Sabotages : déjà plus de la science-fiction

Le dirigeant définit 4 niveaux de danger relatifs au cyberattaques. Le premier, le cybercrime, est bien connu. Dave de Walt met tout de même en lumière des formes moins popularisées, comme le ciblage d’individus susceptibles de détenir des informations utiles sur les marchés financiers. En France toutefois, le premier secteur ciblé – et totalisant environ un quart des attaques recensées par l’éditeur contre les entreprises de l’Hexagone – est plutôt la grande distribution, qui demeure mal protégée. Le second niveau est, lui aussi, bien identifié, et recouvre toutes les activités de cyberespionnage. « Le fait nouveau, c’est que certains états ciblent désormais des entreprises privées », précise le dirigeant. Enfin, David de Walt isole deux autres types de menaces, « celles qui me font le plus peur » : le cybersabotage et le cyberterrorisme. Le premier n’est d’ores et déjà plus de la science-fiction comme l’ont montré les attaques dévastatrices subies par Sony Pictures ou par la chaîne de casinos et d’hôtels Sands début 2014. « Et il y en a eu d’autres qui ne sont pas parvenues jusqu’aux oreilles des média », précise de Walt, qui estime que 9 attaques significatives sur 10 restent confidentielles.
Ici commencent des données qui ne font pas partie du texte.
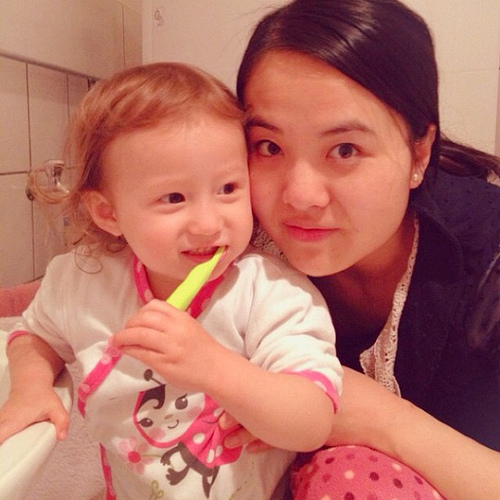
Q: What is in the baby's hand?
A: Toothbrush.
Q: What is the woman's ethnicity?
A: Asian.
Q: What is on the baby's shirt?
A: A ladybug.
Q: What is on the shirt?
A: The ladybug picture.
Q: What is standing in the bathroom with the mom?
A: The little girl.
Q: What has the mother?
A: The little girl.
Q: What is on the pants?
A: The polka dots.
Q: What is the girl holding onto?
A: The edge of the sink.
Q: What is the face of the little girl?
A: Happy.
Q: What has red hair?
A: The toddler.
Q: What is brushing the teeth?
A: The toddler.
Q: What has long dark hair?
A: The lady.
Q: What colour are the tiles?
A: White.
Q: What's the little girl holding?
A: Toothbrush.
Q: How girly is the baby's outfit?
A: Very girly.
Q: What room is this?
A: Bathroom.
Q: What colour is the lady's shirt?
A: Purple.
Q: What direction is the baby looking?
A: Right.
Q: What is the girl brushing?
A: Teeth.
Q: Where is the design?
A: On shirt.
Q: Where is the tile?
A: On wall.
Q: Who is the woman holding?
A: A child.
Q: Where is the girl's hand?
A: Bathtub rim.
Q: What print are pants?
A: Polka dots.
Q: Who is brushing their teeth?
A: A child.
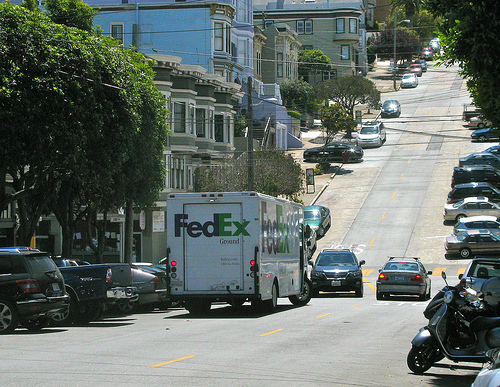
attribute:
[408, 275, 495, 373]
motorcycle — parked, moped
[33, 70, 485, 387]
street — cement, two lanes, slopped, slope, sloping, wide, grey, gray, hard, long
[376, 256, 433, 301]
car — dark, stopped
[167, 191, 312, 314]
truck — for delivery, fed ex, double parked, fed ex truck, white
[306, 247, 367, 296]
suv — black, dark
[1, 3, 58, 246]
tree — in a row, big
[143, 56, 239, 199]
home — victorian, green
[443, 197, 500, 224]
car — shiny, in a row, silver, parked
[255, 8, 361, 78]
building — beige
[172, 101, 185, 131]
window — rectangle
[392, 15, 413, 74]
streetlight — tall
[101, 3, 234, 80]
house — blue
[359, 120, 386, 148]
car — white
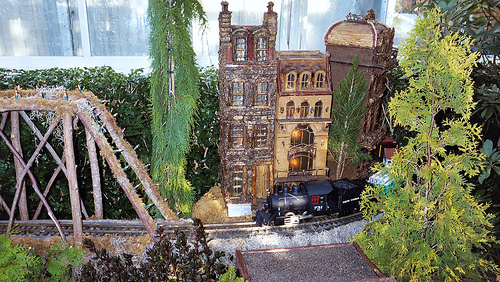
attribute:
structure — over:
[2, 85, 183, 250]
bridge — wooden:
[0, 83, 175, 246]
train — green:
[244, 172, 398, 230]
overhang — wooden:
[1, 80, 183, 245]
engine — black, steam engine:
[255, 169, 395, 234]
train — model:
[251, 176, 376, 223]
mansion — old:
[217, 0, 400, 210]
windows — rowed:
[282, 65, 331, 92]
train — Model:
[225, 160, 447, 252]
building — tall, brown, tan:
[275, 42, 329, 179]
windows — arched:
[274, 61, 329, 96]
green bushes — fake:
[0, 65, 218, 218]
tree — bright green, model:
[353, 5, 499, 280]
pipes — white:
[369, 160, 399, 184]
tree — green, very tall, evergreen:
[147, 0, 209, 217]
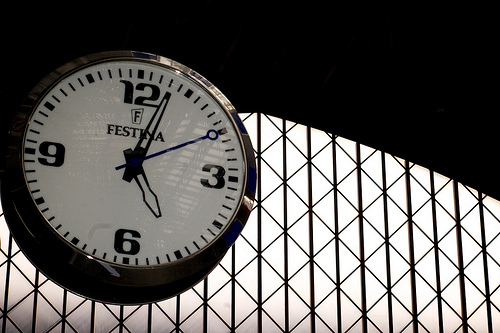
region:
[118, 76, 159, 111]
Numbers on a clock's face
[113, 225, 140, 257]
Number on a clock's face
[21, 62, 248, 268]
A clock's white face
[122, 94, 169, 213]
Minute and hour hands on a clock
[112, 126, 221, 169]
Second hand of a clock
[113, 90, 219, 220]
The hands on a clock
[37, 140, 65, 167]
A number on the clock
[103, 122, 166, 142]
A word on the clock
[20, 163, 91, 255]
Small lines on a clock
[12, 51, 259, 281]
Black numbers on a white clock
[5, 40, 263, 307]
round white clock face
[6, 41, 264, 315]
clock in silver casing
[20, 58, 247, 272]
white clock face with black numbers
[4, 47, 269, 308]
clock that read three past five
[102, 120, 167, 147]
FESTIVA in black letters on clock face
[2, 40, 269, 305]
clock hanging on metal grate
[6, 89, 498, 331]
metal grate wall behind clock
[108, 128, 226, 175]
second hand on clock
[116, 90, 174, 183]
minute hand on clock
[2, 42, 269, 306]
silver casing on clock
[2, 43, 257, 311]
silver clock with white face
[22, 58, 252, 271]
round white clock face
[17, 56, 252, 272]
black numbers on clock face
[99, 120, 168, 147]
FESTIVA on clock face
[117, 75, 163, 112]
number 12 on clock face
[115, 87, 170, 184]
black minute hand on clock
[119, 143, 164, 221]
black hour hand on clock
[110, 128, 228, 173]
black second hand on clock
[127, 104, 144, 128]
letter F in black on clock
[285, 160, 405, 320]
vertical lines through diamond pattern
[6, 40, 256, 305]
deep frame around clock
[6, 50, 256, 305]
black frame, hands, lines and numbers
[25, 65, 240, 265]
white clock face showing time as 5:03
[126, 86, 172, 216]
borders of clock hands with empty interior space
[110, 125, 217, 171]
second hand a straight line ending with circle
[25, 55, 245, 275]
four numbers evenly spaced on top, bottom and sides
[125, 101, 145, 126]
capital letter in four-sided box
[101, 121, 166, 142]
hand covering name of clock manufacturer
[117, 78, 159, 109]
the number twelve is black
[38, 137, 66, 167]
the number nine is black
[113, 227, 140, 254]
the number six is black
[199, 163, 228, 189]
the number three is black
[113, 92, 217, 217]
the clock hands are black and white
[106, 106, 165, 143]
brand name on the clock face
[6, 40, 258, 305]
a large clock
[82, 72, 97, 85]
hour line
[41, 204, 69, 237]
minute lines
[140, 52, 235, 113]
reflection on the rim of the clock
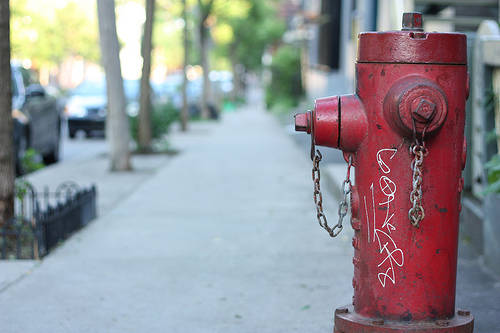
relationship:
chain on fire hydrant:
[404, 114, 431, 226] [288, 10, 475, 331]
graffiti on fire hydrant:
[361, 144, 407, 289] [293, 9, 475, 332]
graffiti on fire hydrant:
[361, 140, 404, 286] [288, 10, 475, 331]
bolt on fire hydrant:
[408, 92, 440, 124] [288, 10, 475, 331]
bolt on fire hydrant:
[456, 307, 470, 317] [288, 10, 475, 331]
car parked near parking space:
[11, 58, 63, 172] [13, 133, 114, 180]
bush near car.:
[122, 97, 182, 154] [51, 54, 143, 166]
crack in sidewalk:
[1, 259, 41, 292] [0, 89, 360, 329]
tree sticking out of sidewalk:
[92, 0, 134, 174] [0, 89, 360, 329]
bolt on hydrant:
[369, 315, 387, 328] [288, 12, 483, 331]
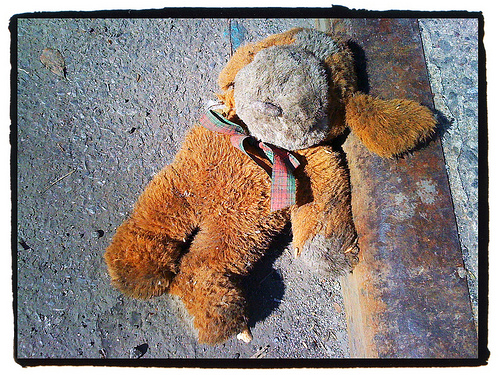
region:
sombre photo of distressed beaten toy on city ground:
[55, 20, 456, 357]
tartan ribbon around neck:
[181, 90, 306, 215]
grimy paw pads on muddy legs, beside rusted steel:
[291, 145, 371, 370]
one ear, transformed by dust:
[340, 80, 445, 165]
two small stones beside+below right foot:
[85, 210, 146, 360]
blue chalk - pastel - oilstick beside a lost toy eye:
[215, 15, 250, 50]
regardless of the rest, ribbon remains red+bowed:
[193, 103, 306, 218]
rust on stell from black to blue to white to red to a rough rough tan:
[340, 127, 481, 372]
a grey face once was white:
[222, 27, 352, 149]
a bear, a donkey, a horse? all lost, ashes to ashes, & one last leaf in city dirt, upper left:
[30, 18, 477, 357]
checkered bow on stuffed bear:
[210, 108, 295, 213]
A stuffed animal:
[184, 46, 343, 290]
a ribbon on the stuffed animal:
[206, 111, 293, 188]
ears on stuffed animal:
[348, 94, 437, 152]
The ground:
[48, 58, 158, 133]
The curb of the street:
[341, 216, 461, 297]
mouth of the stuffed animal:
[252, 97, 297, 121]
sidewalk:
[444, 69, 486, 113]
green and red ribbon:
[261, 171, 311, 208]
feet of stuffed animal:
[186, 273, 263, 335]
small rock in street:
[120, 341, 150, 363]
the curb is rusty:
[329, 150, 469, 322]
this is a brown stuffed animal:
[72, 22, 414, 349]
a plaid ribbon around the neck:
[181, 102, 314, 211]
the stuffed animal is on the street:
[117, 31, 403, 312]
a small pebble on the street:
[112, 336, 150, 359]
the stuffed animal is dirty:
[197, 23, 410, 284]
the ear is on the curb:
[333, 75, 440, 176]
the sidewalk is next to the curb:
[422, 28, 479, 191]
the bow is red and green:
[185, 97, 315, 209]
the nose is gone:
[263, 35, 309, 89]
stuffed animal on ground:
[75, 26, 432, 351]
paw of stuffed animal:
[170, 270, 251, 355]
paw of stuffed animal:
[108, 232, 178, 312]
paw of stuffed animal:
[303, 223, 360, 318]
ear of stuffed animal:
[354, 97, 436, 167]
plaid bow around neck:
[201, 125, 303, 212]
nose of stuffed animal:
[273, 56, 295, 84]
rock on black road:
[86, 226, 106, 243]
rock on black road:
[127, 340, 164, 356]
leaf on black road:
[40, 49, 79, 91]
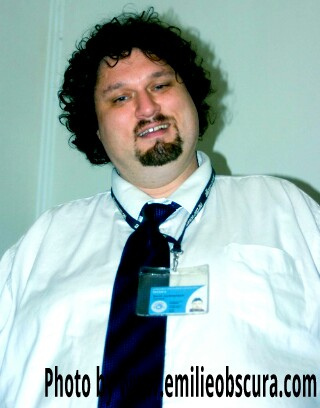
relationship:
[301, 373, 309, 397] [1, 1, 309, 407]
letter printed on picture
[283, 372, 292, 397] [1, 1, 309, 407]
letter printed on picture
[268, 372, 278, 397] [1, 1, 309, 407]
letter printed on picture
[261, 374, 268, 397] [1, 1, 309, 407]
letter printed on picture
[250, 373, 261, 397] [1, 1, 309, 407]
letter printed on picture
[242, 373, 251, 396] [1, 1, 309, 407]
letter printed on picture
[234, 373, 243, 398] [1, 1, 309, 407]
letter printed on picture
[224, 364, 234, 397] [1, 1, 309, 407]
letter printed on picture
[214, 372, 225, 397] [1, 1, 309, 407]
letter printed on picture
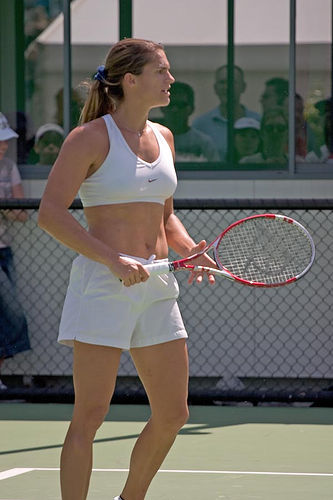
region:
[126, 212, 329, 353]
White and red tennis racket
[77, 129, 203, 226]
White and black spotrs bra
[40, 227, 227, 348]
Pait of white shorts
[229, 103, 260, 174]
People watching an event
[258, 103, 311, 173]
People watching an event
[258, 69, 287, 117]
People watching an event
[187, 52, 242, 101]
People watching an event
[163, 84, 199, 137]
People watching an event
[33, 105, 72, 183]
People watching an event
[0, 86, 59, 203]
People watching an event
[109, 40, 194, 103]
face of the girl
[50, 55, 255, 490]
a beautiful young girl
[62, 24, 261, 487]
a cute girl standing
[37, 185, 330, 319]
a girl holding bat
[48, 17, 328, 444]
a white girl ready to play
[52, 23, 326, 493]
a girl ready to play shuttle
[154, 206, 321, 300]
a small strong bat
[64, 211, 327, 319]
a badminton bat holding by girl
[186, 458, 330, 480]
a white line in ground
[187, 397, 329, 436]
shadow falling in ground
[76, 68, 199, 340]
this is a lady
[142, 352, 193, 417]
the lady is light skinned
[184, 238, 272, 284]
this is a racket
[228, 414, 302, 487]
this is the playing ground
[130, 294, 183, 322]
this is a short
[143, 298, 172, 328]
the short is white in color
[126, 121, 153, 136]
this is a necklace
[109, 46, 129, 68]
this is the hair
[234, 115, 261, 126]
this is a cap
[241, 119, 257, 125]
the cap is white in color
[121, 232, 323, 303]
A lady holding tennis racket.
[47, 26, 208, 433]
The tennis player is on the court.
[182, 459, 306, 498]
A white line on the court.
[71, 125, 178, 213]
The player is wearing a tubetop.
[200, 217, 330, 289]
The racket is red and blue.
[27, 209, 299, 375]
A fence around the court.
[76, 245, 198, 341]
The player is wearing white shorts.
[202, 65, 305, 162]
People watching the tennis match.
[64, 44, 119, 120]
The lady hair is in a ponytail.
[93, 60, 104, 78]
A blue bow in the hair.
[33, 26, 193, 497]
this is a tennis player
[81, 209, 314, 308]
she is holding a racket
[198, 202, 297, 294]
the racket is red in color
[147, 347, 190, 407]
this is the thigh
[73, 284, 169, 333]
she is wearing a short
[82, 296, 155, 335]
the short is white in color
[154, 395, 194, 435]
this is the knee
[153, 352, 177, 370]
the player is light skinned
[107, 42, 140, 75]
this is the hair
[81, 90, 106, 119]
the hair is long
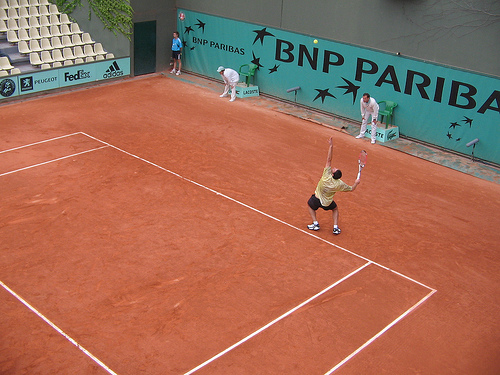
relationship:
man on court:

Les formes les plus dangereuses de cyberterrorisme, autrement dit des actions initiées dans le cyberespace et ayant un effet dans le monde réel, restent du domaine de la science-fiction (c’est notamment le scénario du film Hacker de Michael Mann, qui sort sur les écrans ce 18 mars). Mais jusqu’à quand ? Car, FireEye constate que les capacités à mener ce type d’attaques existent déjà, notamment en raison des faiblesses des systèmes Scada, contre lesquels plusieurs attaques réussies sont désormais connues (Lire à ce sujet notre article : Sécurité des Scada : pourquoi la côte d’alerte est atteinte). « Notre système bancaire tout entier, notre système énergétique, le transport aérien… Tout cela repose sur Internet et n’est pas très sûr. Ce qui manque pour qu’on assiste à ce type d’attaques, c’est plutôt un assaillant extrêmement motivé », dit David de Walt, qui explique que sa société décèle l’activité de groupes explorant les possibilités offertes par les attaques de Scada. Sans que cela se concrétise forcément par un passage à l’acte. « Mais il y a aussi le risque qu’un accident se produise, créant une panne géante dans une infrastructure, ajoute le Pdg. De nombreux acteurs explorent le cyberespace et testent les possibilités offertes par les Bios, les disques durs ou les OS ». Avec le risque qu’un malware échappe à son créateur.

FireEye explique que la majorité des serveurs de contrôle et commande utilisés pour piloter des attaques contre des systèmes tiers émanent de serveurs tournant sur des plates-formes des plus officielles. David de Walt assure que 75 % d’entre eux sont hébergés par des acteurs des plus reconnus. « Amazon est ainsi la première plate-forme d’hébergement d’activités malfaisantes dans le monde ».